- _SELECTED EXTRACT_:
Research Report A31: Investigations on Cautious Autoepistemic Reasoning

Author: Tomi Janhunen

Date: December 1994

Pages: 77

In this work, a formal model of knowledge representation systems, cautious autoepistemic logic, is investigated. This logic is a variant of autoepistemic logic which is a leading formal approach to knowledge representation systems. Cautious autoepistemic logic has some attractive properties that are not present in its ancestor. Firstly, every set of premises induces a unique set of conclusions. Moreover, this set of conclusions can be characterized iteratively. In this work, a proof theory is developed for cautious autoepistemic logic. The cumulativity of cautious autoepistemic reasoning is studied with the aid of the proof theory. It turns out that cautious autoepistemic reasoning is cumulative in restricted cases. Computational complexity of cautious autoepistemic logic is analyzed. Negative introspection which is the major subtask is shown to be a complete problem on the second level of the polynomial time hierarchy. An upper bound for the computational complexity of cautious autoepistemic reasoning is provided. This implies that such reasoning is in the worst case only slightly more complex than corresponding reasoning in the original autoepistemic logic. As an application, new model theoretic semantics for logic programs is provided in terms of cautious autoepistemic logic. The proposed cautious semantics is compared with the well-founded semantics. Results indicate that the cautious model is more accurate than the well-founded model. An alternative approach is also studied. It leads to a different model that also subsumes the well-founded model.

- _RECORD SET_:
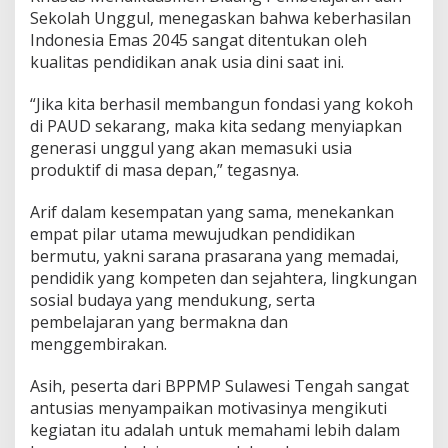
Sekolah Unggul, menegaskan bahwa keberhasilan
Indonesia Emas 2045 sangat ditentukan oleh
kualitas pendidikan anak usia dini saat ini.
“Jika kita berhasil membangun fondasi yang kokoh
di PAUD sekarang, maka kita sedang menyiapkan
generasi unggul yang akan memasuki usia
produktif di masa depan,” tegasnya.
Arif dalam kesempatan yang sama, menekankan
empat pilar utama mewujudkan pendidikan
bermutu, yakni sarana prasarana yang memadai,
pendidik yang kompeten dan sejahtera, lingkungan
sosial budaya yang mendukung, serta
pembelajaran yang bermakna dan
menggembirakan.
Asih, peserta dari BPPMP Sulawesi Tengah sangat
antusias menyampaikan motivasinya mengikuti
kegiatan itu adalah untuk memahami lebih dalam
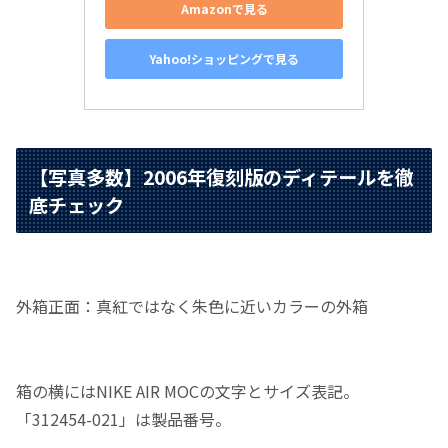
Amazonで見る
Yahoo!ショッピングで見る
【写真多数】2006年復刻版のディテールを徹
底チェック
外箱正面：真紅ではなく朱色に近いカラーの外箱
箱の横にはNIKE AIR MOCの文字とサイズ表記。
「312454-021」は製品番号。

==

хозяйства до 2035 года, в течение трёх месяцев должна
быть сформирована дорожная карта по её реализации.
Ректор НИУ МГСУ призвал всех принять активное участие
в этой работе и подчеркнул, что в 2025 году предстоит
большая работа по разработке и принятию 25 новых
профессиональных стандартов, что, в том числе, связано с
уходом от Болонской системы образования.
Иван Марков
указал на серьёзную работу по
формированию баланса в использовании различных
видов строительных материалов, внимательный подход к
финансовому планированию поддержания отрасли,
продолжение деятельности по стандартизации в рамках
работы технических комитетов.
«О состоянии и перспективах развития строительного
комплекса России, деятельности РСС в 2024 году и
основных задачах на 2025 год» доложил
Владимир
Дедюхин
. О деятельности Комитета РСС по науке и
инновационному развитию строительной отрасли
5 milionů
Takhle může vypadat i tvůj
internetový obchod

- _WHAT YOU WILL DO_: According to the report abstract, what kind of problem is negative introspection shown to be? The rows are not required.

- _REPLY TO THE EXERCISE_: A complete problem on the second level of the polynomial time hierarchy.